Am 9. schien auch hier die Schlacht unrettbar für Frankreich verloren, nur am 7. abends begegneten die Hessen ernstem Widerstand, die Franzosen schlugen sich matt, die Schwarzen flohen in den Wald von St. Dizier, es hätte ein Leichtes sein können, den Feind in den Dreibrunnenwald zu zersprengen. Doch des Pudels Kern stak wieder darin, daß Albrechts Hauptmasse noch nicht mal den Ornain erreichte. Der Kasus macht aber nicht lachen, sondern stimmt traurig. (Bircher zitiert bunt durcheinander Regimenter, die gar nicht da waren, verschweigt andere, die er an erster Stelle hätte nennen sollen, halt nirgends die Kampfschwere auseinander. Übrigens hätten auch nach seiner falschen Aufzählung nur 4 aktive, 4 R. Regimenter der Rheinländer, 5 aktive, 4 R. der Hessen gefochten, die Differenz beträgt also nur wenig, er läßt eben außer acht, daß von »Regimentern« nur Einzelteile fochten. Übrigens haben wir beim Verlust 8. K. den bei Sommepy und M. d. Ch. mitgerechnet.) Langle machte sich so wenig aus dieser Zentrumschlappe, daß er sogar Truppen von dort für seinen pompösen Rammstoß entlehnte. Um seine Rechte sorgte er sich nicht mehr, da am 9. das Marseiller K. aus Lothringen eintraf und angeblich schon abends eine Flankenbewegung gegen 168. Inf. bei Andernay unternahm. Es führte zu nichts, dagegen wandte sich die 30. D. (nicht »33.«) seitwärts auf Vassaincourt, wo es am 10. und 11. zu stürmischen Auftritten kam. Die Franzosen wollen das Dorf gestürmt haben, jedenfalls wich aber dann das 15. K., nachdem es sich zwischen Langle und Sarrails Linke einschob, unter dem Druck des Kronrinzen (Württemberger und des Kav. K. Hollen) bei Revigny. Von angeblich günstigem Gefecht bei Contrisson sagen die V. L. nichts, am 11. stand 88. R. noch bei Fontenay, am 12. blieb Sermaize besetzt (natürlich nicht »von Württembergern«, Verwechselung mit Sommaisne). Die Armee ging aber auf Linie Suippes–Manehould zurück. Einen zwischen dem Herzog und dem Kronprinzen verabredeten Nachtangriff untersagte Moltke, befahl noch am 10. in den Stellungen zu verharren, gab aber dann klein bei, weil Bülow ihm jede Wiederaufnahme der Schlacht verunmöglichte.

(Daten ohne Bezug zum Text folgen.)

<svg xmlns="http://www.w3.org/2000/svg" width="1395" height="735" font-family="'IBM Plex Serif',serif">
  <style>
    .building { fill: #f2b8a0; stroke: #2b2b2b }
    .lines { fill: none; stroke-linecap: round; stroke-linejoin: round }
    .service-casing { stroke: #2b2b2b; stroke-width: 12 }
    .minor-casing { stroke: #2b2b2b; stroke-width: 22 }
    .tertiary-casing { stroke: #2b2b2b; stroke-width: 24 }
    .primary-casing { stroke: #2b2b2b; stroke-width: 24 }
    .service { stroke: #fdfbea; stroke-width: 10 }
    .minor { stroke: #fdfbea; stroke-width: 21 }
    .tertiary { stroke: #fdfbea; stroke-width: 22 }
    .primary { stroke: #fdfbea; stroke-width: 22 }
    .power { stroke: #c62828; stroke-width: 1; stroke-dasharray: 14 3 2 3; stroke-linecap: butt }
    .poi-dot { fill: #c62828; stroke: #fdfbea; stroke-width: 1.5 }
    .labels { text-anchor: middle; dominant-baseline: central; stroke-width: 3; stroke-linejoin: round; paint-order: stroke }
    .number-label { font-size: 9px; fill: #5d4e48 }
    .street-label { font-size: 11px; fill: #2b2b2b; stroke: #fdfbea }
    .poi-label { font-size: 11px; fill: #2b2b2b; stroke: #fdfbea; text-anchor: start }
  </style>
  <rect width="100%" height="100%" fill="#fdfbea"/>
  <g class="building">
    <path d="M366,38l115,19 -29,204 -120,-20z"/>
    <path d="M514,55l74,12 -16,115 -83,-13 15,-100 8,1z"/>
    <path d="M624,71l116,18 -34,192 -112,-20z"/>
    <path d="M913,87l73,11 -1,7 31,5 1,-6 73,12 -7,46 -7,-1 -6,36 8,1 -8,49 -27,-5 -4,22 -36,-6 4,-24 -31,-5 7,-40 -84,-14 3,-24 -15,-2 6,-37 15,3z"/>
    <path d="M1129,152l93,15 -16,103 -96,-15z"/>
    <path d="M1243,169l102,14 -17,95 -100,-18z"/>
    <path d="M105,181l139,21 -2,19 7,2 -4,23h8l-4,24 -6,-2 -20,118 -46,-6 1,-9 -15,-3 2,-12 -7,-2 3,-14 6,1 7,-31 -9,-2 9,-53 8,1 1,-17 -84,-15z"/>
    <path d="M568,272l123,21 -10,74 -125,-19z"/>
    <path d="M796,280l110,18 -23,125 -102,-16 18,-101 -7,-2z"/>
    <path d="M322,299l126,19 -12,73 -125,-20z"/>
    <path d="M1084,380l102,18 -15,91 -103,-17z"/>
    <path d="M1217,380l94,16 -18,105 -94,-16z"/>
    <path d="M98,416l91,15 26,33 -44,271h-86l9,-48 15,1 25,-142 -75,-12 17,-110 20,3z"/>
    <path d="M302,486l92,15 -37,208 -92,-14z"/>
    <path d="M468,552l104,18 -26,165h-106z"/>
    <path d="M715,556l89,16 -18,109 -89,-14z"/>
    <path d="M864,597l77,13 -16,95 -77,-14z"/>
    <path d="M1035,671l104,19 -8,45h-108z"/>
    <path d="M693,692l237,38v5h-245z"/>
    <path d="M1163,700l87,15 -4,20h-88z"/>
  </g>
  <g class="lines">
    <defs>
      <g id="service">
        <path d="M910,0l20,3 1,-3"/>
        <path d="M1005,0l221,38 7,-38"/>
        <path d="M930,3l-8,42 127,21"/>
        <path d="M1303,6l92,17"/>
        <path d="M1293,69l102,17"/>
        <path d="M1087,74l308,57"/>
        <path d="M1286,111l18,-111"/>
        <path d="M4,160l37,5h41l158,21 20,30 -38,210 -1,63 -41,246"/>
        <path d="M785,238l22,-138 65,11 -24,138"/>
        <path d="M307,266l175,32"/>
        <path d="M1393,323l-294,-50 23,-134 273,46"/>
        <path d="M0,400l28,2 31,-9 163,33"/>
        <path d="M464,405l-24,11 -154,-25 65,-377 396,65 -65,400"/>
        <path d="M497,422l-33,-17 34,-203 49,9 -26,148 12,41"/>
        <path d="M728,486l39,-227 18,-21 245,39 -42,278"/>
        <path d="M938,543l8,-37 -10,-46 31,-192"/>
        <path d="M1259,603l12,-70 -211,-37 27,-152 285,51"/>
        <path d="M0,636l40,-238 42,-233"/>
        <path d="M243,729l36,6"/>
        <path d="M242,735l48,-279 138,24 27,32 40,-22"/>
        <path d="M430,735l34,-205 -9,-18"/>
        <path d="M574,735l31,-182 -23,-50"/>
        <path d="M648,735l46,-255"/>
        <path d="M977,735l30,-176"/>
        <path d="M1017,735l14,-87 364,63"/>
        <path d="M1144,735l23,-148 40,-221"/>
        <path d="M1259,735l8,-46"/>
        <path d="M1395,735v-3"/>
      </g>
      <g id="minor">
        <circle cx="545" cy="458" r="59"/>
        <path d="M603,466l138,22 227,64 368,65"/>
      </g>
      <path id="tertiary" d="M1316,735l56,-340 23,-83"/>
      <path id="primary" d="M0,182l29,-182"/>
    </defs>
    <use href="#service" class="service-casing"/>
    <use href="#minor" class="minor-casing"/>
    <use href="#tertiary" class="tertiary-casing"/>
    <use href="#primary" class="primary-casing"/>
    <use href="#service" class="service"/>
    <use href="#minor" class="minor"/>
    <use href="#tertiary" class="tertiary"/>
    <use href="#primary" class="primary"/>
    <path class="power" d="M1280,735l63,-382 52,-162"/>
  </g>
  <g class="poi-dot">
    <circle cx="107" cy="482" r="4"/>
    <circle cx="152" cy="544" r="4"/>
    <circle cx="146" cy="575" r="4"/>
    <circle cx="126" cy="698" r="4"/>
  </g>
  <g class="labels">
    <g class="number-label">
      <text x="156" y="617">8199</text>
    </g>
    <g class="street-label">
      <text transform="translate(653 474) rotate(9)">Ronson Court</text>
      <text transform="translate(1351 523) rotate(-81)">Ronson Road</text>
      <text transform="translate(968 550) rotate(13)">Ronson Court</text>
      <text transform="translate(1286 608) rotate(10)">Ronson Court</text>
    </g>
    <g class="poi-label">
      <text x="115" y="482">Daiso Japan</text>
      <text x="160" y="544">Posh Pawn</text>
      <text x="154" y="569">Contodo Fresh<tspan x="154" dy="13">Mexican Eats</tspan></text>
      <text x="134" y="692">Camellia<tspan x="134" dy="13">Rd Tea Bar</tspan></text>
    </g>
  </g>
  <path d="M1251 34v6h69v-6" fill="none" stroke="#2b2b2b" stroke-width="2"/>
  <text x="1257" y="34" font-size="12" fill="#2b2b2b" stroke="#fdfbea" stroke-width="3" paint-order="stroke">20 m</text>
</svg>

Denn da er mit neuer Versündigung den Marneabschnitt kampflos aufgab, setzte er 3. und 4. A. außer Stand, ihre vorgeschobene Stellung zu sichern. Wir wollen aber bei seinen Verfehlungen nicht vergessen, daß er seine verwerfliche Absichten nicht so durchgeführt hätte, wenn ihn nicht Klucks Schweigen beunruhigte und ihm dessen Gefährdung vorspiegelte. Siegesmeldung Klucks vom 9. abends hätte Bülow wohl zu sofortigem Einstellen der Rückzugsbewegung – damals erst Einleitung – veranlaßt. Daher hätte Klucks Sieg am 9. und 10., an den er selber glaubte, den unbedingten Gewinn der Marneschlacht zur Folge gehabt. Sein Betragen ist daher noch unentschuldbarer, als das Bülows, zumal ihn Moltke zu energischem Handeln drängte. Rücksichtnahme auf Bülow? Daß wir nicht lachen! Er war doch sonst nicht so!

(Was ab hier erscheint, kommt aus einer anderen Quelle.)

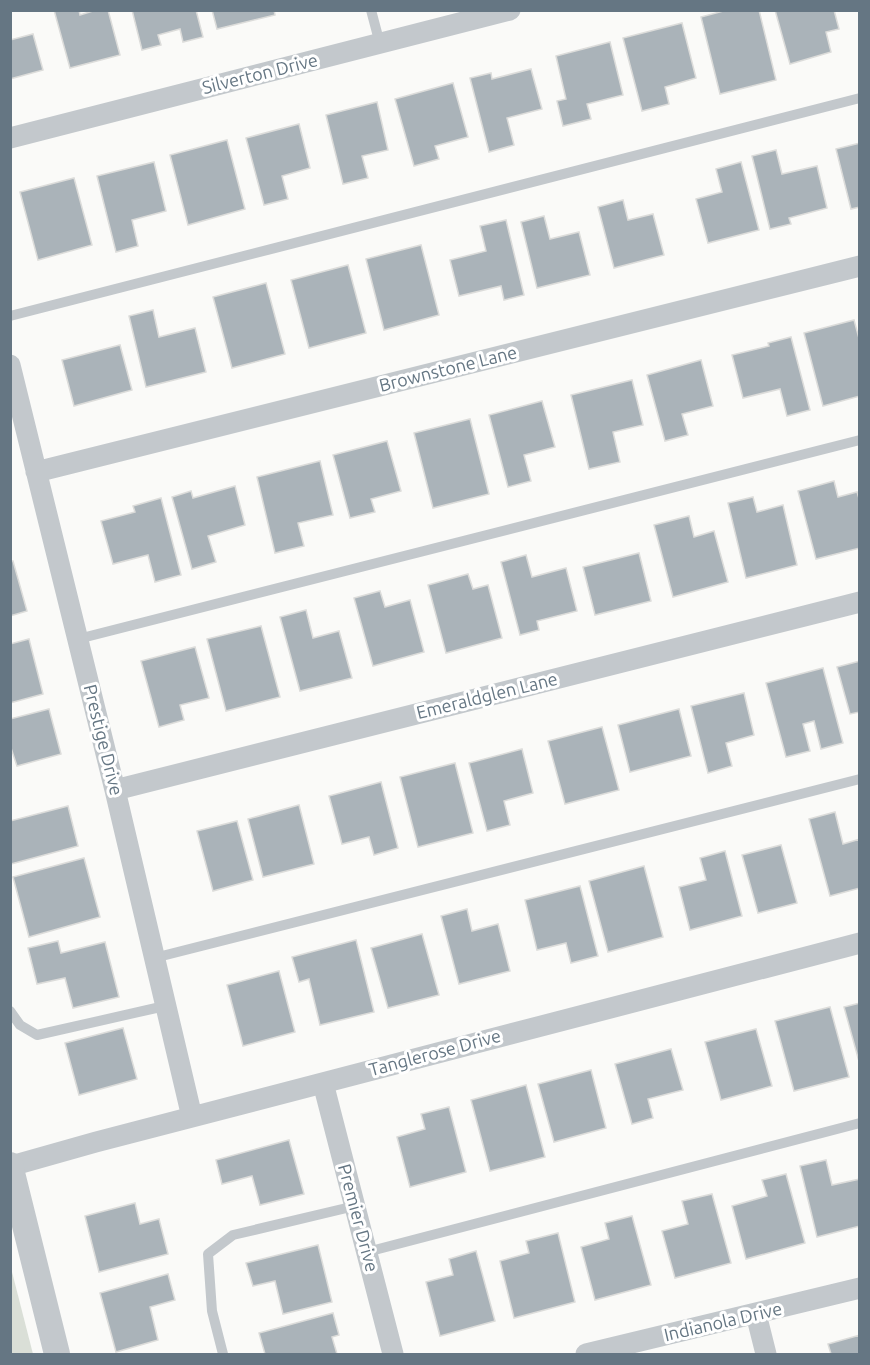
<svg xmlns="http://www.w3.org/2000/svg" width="870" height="1365" viewBox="0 0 870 1365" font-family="Ubuntu,sans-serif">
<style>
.green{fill:#dadfd7}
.building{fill:#aab3b9;stroke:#dcdcda;stroke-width:1.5}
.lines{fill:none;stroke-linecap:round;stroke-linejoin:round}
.service{stroke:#c3c8cc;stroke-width:10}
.minor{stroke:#c3c8cc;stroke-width:21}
.tertiary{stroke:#c3c8cc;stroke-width:26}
.labels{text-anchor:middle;stroke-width:6;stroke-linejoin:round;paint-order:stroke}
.street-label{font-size:18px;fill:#657683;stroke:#fff}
</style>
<rect width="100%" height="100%" fill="#fafaf8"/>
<path class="green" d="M10,1268h1l22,86h-22z"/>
<path class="building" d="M54,10h25l1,5 16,-5h12l12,45 -50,13z
M132,10h64l7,27 -20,5 -3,-13 -22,6 3,10 -19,5z
M212,10h62l1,5 -58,14z
M727,10h32l17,70 -56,14 -19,-77z
M775,10h59l5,19 -13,3 5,20 -41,12z
M682,23l14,55 -31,9 4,17 -27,7 -19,-73z
M33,34l10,36 -33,9v-39z
M610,42l13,53 -36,9 4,15 -28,7 -6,-25 9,-2 -10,-43z
M531,69l11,40 -35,9 7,27 -25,7 -19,-74 21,-5 1,6z
M453,83l15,54 -33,9 4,13 -25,7 -19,-67z
M377,102l11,48 -26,6 6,22 -25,6 -17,-69z
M299,124l11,44 -28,8 6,23 -24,6 -18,-67z
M227,140l18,69 -57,16 -18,-70z
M860,143v64l-9,2 -15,-60z
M776,150l6,24 35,-8 10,42 -38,10 2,6 -21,5 -18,-73z
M154,162l12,49 -34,9 6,26 -22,6 -19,-76z
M741,162l18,68 -51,13 -12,-44 26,-7 -6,-23z
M74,178l18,67 -54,15 -18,-68z
M623,200l5,20 25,-6 11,41 -50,13 -16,-61z
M544,216l6,23 29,-7 11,43 -53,13 -16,-66z
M506,220l18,75 -20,5 -3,-14 -42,10 -9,-36 36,-9 -6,-25z
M421,245l18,70 -55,15 -18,-71z
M348,265l18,68 -57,15 -18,-68z
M266,283l19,71 -53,14 -19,-71z
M153,310l6,27 36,-9 11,44 -60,15 -17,-71z
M854,320l6,22v54l-37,10 -19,-73z
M791,337l19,73 -23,6 -7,-27 -37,9 -11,-43 37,-9 -1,-3z
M120,345l12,45 -58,16 -12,-46z
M701,360l12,46 -31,8 6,21 -23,6 -18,-66z
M632,380l11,45 -30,7 7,30 -31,7 -18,-74z
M542,401l13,46 -31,8 7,26 -23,6 -19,-72z
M470,419l19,75 -56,14 -19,-75z
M387,441l14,50 -30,8 4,13 -25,6 -17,-63z
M320,461l13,54 -35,8 6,23 -29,7 -18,-76z
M834,481l4,16 19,-5 3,10v46l-44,11 -18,-68z
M235,486l10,39 -37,11 8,26 -24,7 -20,-72 19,-6 2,7z
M753,497l4,15 26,-7 14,60 -51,13 -18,-75z
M161,498l20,77 -26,7 -7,-27 -35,9 -12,-43 34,-9 -2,-6z
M689,516l5,21 20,-6 14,51 -55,15 -19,-72z
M639,553l12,48 -56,14 -12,-48z
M526,555l6,22 34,-9 11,43 -40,10 2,9 -19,5 -19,-73z
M10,561h3l14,50 -17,5z
M468,574l5,15 15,-4 14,53 -56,15 -18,-68z
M380,591l5,16 25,-7 14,52 -51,14 -19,-68z
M306,610l7,28 26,-7 13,47 -52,13 -20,-74z
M261,626l19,71 -54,14 -19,-72z
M29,639l14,55 -33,9v-59z
M195,647l14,51 -29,7 4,15 -25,7 -18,-66z
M860,661v51l-10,2 -13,-47z
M823,668l20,75 -22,6 -7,-28 -11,3 7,27 -24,6 -20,-74z
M744,693l10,42 -28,8 6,23 -24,7 -17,-67z
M49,709l12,45 -44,12 -7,-21v-26z
M679,709l12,47 -61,16 -12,-47z
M602,727l17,63 -54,14 -17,-63z
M522,749l11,44 -29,8 6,24 -23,6 -18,-68z
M455,763l18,70 -55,14 -18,-70z
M381,782l17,66 -24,7 -5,-18 -27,7 -13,-48z
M299,805l15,59 -51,13 -15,-58z
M68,806l10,40 -67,18 -1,-43z
M835,812l8,32 17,-5v49l-30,8 -21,-77z
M237,821l16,59 -40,11 -16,-60z
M781,845l16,58 -39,10 -16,-58z
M725,851l17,65 -52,14 -11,-43 27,-7 -6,-22z
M84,858l16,59 -71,20 -16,-60z
M644,866l19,71 -55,15 -19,-71z
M580,886l18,70 -27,7 -5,-20 -29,7 -12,-50z
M467,909l5,22 26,-7 12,47 -51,13 -18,-68z
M422,934l17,61 -51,13 -17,-60z
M356,940l18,72 -54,13 -11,-46 -10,3 -7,-25z
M58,941l3,12 44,-11 14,55 -46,11 -8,-30 -28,6 -9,-36z
M279,971l16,61 -52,14 -16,-61z
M860,1003v62l-16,-58z
M830,1007l19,70 -55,14 -19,-70z
M123,1028l14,51 -58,16 -14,-52z
M756,1029l16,57 -51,14 -16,-58z
M671,1049l12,41 -35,9 5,19 -21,6 -17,-60z
M591,1070l15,58 -52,14 -16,-58z
M526,1085l19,72 -55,14 -19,-71z
M449,1107l17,65 -56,15 -13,-50 28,-8 -4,-15z
M289,1140l15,54 -44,11 -8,-29 -30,8 -6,-24z
M826,1160l6,25 28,-6v47l-43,11 -17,-71z
M786,1174l19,69 -59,16 -14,-53 35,-10 -5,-16z
M712,1194l19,69 -56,15 -13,-47 26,-7 -6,-23z
M135,1203l5,21 19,-5 9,35 -69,18 -14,-56z
M632,1216l19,69 -56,15 -14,-53 28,-8 -4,-16z
M558,1233l17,69 -61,16 -14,-57 29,-8 -3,-12z
M318,1245l14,57 -49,12 -8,-33 -22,5 -7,-23z
M476,1251l19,70 -55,15 -14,-54 27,-7 -4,-16z
M168,1274l7,26 -25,7 8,33 -42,12 -16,-59z
M333,1313l6,22 -7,2 5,17h-72l-6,-21z
M860,1335v19h-29l-3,-10z"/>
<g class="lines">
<path class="service" d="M371,10l9,34
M10,316l850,-218
M78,639l782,-199
M154,958l706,-179
M10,1011l10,14 17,10 128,-29
M367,1252l493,-129
M223,1354l-11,-43 -4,-57 25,-19 122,-29"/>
<path class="minor" d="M10,138l500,-128
M10,365l105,425 77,327
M36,472l824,-206
M115,790l745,-188
M323,1083l70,271
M11,1166l85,-24 764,-199
M756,1314l10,40
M586,1354l274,-66"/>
<path class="tertiary" d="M10,1165l47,189"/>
</g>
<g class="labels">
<g class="street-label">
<text transform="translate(260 74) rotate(-14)" y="6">Silverton Drive</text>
<text transform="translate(448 369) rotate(-14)" y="6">Brownstone Lane</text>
<text transform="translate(487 696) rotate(-14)" y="6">Emeraldglen Lane</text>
<text transform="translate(103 740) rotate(76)" y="6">Prestige Drive</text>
<text transform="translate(435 1053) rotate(-15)" y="6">Tanglerose Drive</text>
<text transform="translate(358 1218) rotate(75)" y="6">Premier Drive</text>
<text transform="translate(723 1322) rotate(-13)" y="6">Indianola Drive</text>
</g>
</g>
<rect width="870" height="1365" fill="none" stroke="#657683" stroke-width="24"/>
</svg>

Die mißmutig niedergeschlagenen Truppen unterwarfen sich natürlich vertrauensselig der »höheren« strategischen Einsicht. Die 2. A. hörte, die 1. sei geschlagen, die 3. hörte gleiches über die 2., die 4. über die 3. Den Letzten beißen die Hunde, sagt ein schönes Sprichwort, deshalb vernahm ausgerechnet der Kronprinz, daß er verspätet in die Schlacht eintrat und verfrüht retirierte. Man stellte alles auf den Kopf. Tatsächlich zog Klucks Rückzug den aller andern Heere nach sich, Bülow motivierte den seinen damit, und markiert seinen Unmut über Klucks Handlungsweise, doch bemäntelt dabei, daß seine Suggestion dazu den äußeren Anlaß und Antrieb gab. Seine zarte Besorgnis um Klucks Gefährdung durch French rührt umsomehr, als er besser als Kluck wußte, daß der Brite sich fein behutsam erst am 9. einigermaßen rührte. So ergibt sich das Ergötzliche, daß beide Dioskuren sich aufeinander beriefen. Kluck auf Bülows Rückzugsabsicht, Bülow auf Klucks durch ihn inspirierten Rückzug. Die Schärfe gegen Bülow darf nicht einseitig werden, muß sich gleichzeitig auf beide Instanzen verteilen.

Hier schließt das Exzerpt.